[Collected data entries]
________________________

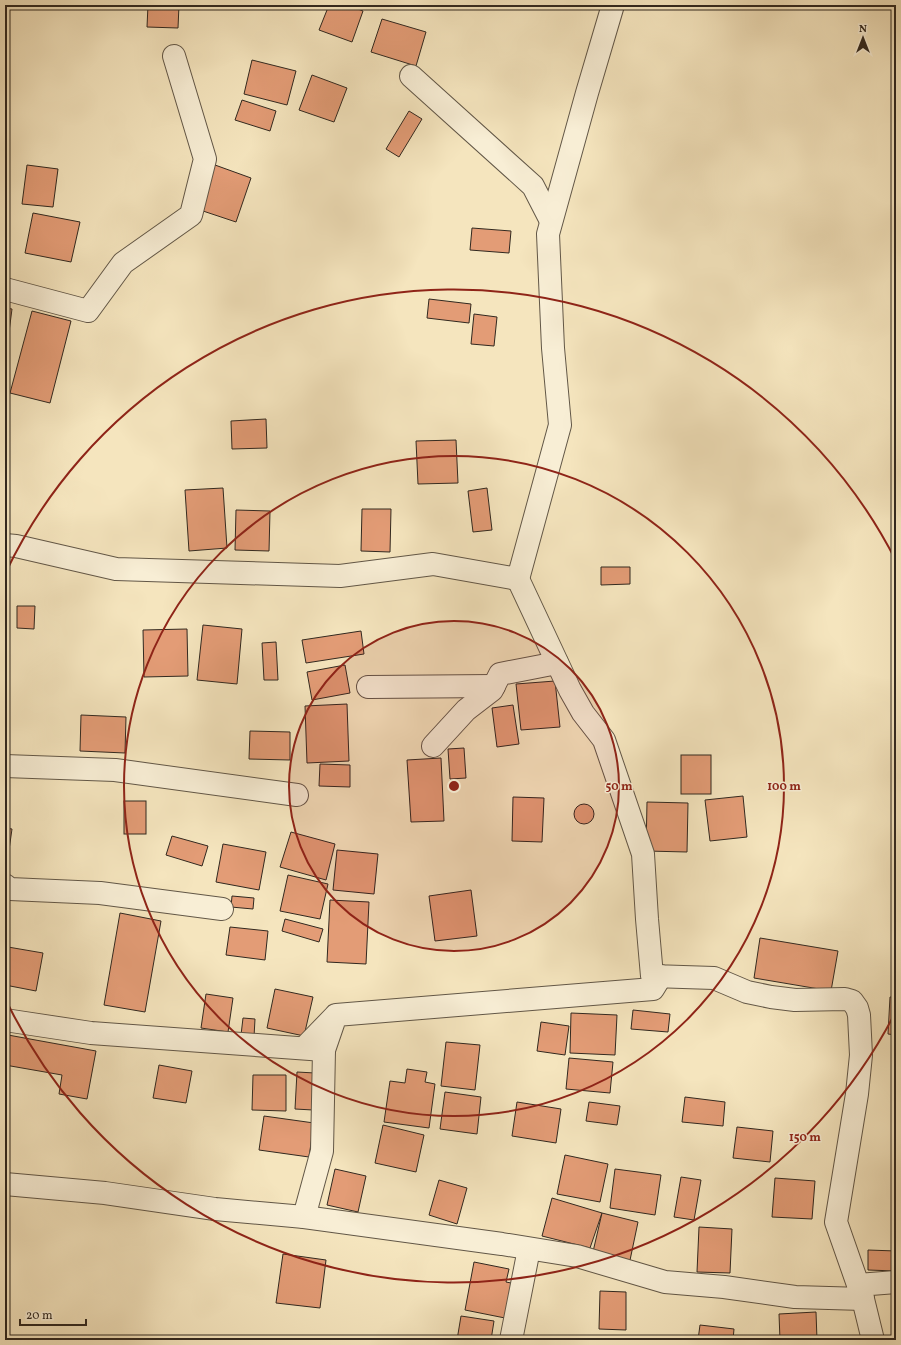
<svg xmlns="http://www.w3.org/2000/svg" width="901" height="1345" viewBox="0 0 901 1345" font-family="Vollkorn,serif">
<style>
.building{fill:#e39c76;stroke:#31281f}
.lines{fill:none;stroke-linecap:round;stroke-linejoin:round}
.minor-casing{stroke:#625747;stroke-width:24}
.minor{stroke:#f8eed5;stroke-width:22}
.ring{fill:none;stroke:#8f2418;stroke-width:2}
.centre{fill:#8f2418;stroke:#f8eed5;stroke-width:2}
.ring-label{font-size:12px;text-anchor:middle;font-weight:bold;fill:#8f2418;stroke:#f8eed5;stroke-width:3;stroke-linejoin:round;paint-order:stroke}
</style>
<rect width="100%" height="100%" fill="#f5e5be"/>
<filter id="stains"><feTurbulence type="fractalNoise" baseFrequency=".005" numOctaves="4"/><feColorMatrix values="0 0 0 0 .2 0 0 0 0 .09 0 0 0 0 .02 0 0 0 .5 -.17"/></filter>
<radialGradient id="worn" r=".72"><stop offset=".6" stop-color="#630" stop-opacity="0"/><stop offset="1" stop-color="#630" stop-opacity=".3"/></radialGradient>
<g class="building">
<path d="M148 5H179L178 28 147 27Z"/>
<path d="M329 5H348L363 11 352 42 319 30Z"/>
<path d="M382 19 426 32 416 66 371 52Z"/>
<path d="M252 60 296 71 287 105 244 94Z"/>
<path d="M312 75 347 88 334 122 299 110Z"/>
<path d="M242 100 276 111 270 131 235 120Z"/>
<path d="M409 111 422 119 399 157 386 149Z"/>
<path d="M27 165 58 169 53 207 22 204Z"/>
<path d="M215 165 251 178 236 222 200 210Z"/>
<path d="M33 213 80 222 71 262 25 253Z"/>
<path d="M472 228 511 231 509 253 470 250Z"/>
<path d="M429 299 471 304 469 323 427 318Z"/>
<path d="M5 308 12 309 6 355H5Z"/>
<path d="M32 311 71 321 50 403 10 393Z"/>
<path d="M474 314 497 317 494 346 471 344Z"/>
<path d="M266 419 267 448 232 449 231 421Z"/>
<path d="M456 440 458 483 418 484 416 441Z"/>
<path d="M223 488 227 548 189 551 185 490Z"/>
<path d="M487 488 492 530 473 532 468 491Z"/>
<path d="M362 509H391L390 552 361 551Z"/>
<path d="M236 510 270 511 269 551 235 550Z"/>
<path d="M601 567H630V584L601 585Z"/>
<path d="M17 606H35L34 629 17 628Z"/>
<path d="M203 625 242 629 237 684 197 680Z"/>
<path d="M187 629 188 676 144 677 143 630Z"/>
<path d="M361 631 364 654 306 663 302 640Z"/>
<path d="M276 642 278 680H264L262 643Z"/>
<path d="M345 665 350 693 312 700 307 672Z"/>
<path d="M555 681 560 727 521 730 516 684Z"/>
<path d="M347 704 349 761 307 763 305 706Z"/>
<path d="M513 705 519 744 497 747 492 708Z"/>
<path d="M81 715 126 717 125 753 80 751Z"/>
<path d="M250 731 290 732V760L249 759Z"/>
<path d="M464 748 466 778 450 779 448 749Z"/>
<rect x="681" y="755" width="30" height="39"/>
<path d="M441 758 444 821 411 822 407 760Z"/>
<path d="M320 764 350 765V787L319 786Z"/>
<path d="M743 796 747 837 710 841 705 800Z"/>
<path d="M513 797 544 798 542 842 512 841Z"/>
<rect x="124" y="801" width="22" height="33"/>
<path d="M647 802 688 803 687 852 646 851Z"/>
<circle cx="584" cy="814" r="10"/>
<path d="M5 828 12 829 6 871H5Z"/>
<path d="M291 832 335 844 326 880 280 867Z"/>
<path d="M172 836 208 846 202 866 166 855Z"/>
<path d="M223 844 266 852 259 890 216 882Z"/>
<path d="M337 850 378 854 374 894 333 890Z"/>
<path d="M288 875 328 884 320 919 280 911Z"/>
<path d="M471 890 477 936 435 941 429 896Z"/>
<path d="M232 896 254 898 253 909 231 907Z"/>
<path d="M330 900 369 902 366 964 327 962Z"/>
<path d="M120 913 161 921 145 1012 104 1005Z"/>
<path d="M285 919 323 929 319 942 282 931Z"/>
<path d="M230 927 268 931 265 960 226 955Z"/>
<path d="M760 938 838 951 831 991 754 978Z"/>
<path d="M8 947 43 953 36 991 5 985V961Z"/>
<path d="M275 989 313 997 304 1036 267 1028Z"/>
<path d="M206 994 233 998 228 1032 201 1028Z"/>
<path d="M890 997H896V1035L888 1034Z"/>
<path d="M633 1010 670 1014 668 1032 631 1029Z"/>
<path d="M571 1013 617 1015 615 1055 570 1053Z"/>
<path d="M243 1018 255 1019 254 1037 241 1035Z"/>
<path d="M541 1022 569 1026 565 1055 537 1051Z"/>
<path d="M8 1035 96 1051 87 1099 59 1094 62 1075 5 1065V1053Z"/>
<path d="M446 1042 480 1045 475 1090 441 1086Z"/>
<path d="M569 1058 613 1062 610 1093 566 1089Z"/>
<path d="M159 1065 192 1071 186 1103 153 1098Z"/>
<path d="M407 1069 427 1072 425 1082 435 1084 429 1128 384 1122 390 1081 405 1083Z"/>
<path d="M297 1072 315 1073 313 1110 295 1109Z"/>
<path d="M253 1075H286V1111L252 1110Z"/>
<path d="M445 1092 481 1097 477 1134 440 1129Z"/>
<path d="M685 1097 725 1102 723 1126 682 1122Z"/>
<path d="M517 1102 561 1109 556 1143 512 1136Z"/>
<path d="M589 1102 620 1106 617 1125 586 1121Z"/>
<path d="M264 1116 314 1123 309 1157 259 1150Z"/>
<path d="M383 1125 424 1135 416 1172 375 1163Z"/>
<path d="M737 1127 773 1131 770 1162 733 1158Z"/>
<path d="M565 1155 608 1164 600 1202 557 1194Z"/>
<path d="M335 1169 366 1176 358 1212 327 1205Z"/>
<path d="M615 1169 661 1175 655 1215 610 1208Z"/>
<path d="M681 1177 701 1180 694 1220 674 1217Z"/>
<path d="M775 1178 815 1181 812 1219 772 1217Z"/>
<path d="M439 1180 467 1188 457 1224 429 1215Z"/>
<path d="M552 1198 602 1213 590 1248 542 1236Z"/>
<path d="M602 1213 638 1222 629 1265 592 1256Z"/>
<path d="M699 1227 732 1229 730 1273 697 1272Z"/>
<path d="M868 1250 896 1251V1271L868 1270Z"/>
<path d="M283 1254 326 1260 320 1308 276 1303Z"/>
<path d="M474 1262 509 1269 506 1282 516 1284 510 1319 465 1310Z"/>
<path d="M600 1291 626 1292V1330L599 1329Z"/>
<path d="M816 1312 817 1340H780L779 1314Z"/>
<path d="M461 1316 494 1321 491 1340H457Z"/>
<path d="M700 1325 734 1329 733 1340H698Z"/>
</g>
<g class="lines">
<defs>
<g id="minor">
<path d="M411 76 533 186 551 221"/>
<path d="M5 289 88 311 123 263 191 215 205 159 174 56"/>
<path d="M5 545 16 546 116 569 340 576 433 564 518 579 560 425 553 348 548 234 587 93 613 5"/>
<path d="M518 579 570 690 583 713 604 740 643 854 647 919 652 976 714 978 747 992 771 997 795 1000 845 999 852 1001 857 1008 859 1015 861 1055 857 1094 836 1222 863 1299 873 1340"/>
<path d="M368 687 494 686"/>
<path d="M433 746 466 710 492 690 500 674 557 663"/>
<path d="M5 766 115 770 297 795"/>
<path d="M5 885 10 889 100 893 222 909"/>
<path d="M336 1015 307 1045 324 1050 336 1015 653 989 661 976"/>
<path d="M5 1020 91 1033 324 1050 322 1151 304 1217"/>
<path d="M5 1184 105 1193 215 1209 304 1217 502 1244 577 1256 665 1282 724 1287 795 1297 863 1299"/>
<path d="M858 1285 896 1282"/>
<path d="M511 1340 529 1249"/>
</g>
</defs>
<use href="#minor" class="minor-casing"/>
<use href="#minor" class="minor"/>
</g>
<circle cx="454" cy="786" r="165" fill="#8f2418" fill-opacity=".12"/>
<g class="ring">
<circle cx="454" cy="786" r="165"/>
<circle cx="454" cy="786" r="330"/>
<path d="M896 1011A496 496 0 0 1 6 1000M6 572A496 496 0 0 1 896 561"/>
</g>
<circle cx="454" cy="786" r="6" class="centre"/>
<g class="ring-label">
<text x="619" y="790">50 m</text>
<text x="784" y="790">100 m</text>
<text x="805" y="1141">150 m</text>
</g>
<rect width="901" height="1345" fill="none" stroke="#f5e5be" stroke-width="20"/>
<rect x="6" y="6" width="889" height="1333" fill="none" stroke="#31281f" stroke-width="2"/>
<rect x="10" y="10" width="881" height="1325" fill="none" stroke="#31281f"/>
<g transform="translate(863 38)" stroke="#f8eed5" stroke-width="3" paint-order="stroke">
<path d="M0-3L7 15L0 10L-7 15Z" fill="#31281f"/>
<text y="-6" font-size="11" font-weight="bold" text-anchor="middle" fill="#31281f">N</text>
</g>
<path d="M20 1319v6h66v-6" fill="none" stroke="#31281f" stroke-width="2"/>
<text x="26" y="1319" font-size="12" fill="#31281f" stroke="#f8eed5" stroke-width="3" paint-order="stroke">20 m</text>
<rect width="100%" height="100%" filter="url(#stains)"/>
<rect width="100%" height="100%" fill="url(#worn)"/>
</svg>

________________________

GOAL OF THE EXERCISE
Pull out every line of the records that includes the string "lines".

ANSWER SECTION
.lines{fill:none;stroke-linecap:round;stroke-linejoin:round}
<g class="lines">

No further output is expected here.